• The tasks
1) Answer the following from the Piddington biography:
(a) How long was Piddington a member of the High Court of Australia?
(b) Which party did he represent when elected to the New South Wales Legislative Assembly in 1895?
(c) Of which body was he made the inaugural chairman, and until what year did he serve?
2) Rename "Free Trade Party" as "Protectionist Party" while restating the Piddington biography from "Piddington was born" to "into his seventies.".

• Text shown

▽

Albert Bathurst PiddingtonKC (9 September 1862 – 5 June 1945) was an Australian lawyer, politician and judge. He was a member of the High Court of Australia for one month in 1913, making him the shortest-serving judge in the court's history.
Piddington was born in Bathurst, New South Wales. He studied classics at the University of Sydney, and later combined his legal studies with teaching at Sydney Boys High School. Piddington was elected to the New South Wales Legislative Assembly in 1895, representing the Free Trade Party. He was defeated after a single term, and subsequently returned to his legal practice, becoming one of Sydney's best-known barristers. Piddington was sympathetic to the labour movement, and in April 1913 Andrew Fisher nominated him to the High Court as part of a court-packing attempt. His appointment was severely criticised, and he resigned a month later without ever sitting on the bench. Later in 1913, Piddington was made the inaugural chairman of the Inter-State Commission, serving until 1920. He was appointed King's Counsel in 1913, and remained a public figure into his seventies.

△

• Provided records
▽

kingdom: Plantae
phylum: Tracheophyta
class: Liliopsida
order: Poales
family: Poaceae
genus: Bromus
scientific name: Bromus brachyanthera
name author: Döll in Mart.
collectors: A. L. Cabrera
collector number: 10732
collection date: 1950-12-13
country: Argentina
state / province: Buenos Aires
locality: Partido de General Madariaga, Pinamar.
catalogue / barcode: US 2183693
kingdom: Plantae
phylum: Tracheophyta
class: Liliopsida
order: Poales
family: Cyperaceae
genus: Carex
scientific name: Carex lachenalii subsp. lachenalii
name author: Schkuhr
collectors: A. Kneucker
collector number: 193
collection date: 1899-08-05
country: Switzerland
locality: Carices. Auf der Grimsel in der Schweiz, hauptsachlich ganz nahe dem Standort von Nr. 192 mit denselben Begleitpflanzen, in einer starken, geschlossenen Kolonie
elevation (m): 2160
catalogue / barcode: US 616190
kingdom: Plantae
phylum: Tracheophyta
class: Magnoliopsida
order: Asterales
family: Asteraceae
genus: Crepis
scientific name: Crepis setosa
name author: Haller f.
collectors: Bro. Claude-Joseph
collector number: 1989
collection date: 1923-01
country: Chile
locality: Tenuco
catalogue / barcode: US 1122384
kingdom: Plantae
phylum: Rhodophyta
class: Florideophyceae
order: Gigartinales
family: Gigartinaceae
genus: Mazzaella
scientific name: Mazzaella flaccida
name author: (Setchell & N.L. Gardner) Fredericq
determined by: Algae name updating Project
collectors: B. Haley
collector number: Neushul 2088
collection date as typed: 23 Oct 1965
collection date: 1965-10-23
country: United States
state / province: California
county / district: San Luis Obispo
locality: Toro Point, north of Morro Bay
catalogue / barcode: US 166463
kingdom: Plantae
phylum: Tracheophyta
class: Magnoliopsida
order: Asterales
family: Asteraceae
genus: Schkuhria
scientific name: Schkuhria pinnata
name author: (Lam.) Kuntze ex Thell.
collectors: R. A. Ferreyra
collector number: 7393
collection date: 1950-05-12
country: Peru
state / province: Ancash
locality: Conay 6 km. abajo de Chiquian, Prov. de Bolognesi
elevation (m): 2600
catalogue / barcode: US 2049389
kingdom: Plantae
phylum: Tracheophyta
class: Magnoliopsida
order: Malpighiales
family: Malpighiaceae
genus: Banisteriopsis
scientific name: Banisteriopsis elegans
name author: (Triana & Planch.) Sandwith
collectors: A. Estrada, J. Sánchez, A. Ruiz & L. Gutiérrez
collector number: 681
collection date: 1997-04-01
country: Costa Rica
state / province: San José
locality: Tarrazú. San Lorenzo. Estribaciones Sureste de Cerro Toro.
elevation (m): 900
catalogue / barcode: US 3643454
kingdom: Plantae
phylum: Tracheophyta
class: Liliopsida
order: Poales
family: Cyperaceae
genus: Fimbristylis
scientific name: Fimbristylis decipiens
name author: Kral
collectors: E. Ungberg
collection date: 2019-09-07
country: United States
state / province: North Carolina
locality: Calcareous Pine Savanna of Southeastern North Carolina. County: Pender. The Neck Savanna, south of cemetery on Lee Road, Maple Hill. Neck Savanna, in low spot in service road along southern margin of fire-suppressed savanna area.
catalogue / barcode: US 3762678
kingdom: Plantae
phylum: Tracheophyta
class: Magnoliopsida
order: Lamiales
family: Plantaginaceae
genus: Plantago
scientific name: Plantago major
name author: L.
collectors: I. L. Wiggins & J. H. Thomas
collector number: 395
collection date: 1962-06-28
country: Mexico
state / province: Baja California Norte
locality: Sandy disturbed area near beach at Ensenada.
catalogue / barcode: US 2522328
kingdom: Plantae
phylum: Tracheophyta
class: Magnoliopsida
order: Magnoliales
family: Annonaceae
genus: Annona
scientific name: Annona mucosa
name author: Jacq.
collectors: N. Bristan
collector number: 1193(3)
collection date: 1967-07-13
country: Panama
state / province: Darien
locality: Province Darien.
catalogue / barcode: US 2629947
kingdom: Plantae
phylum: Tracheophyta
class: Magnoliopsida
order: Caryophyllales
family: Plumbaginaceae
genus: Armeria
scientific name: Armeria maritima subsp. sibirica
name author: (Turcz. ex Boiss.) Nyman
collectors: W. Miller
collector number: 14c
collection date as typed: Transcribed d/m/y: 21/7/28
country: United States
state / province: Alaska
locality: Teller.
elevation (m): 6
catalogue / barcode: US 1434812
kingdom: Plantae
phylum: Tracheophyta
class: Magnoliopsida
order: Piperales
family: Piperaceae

△

• Results for each task
1)
(a) One month, in 1913.
(b) The Free Trade Party.
(c) The Inter-State Commission, serving until 1920.

2)
Piddington was born in Bathurst, New South Wales. He studied classics at the University of Sydney, and later combined his legal studies with teaching at Sydney Boys High School. Piddington was elected to the New South Wales Legislative Assembly in 1895, representing the Protectionist Party. He was defeated after a single term, and subsequently returned to his legal practice, becoming one of Sydney's best-known barristers. Piddington was sympathetic to the labour movement, and in April 1913 Andrew Fisher nominated him to the High Court as part of a court-packing attempt. His appointment was severely criticised, and he resigned a month later without ever sitting on the bench. Later in 1913, Piddington was made the inaugural chairman of the Inter-State Commission, serving until 1920. He was appointed King's Counsel in 1913, and remained a public figure into his seventies.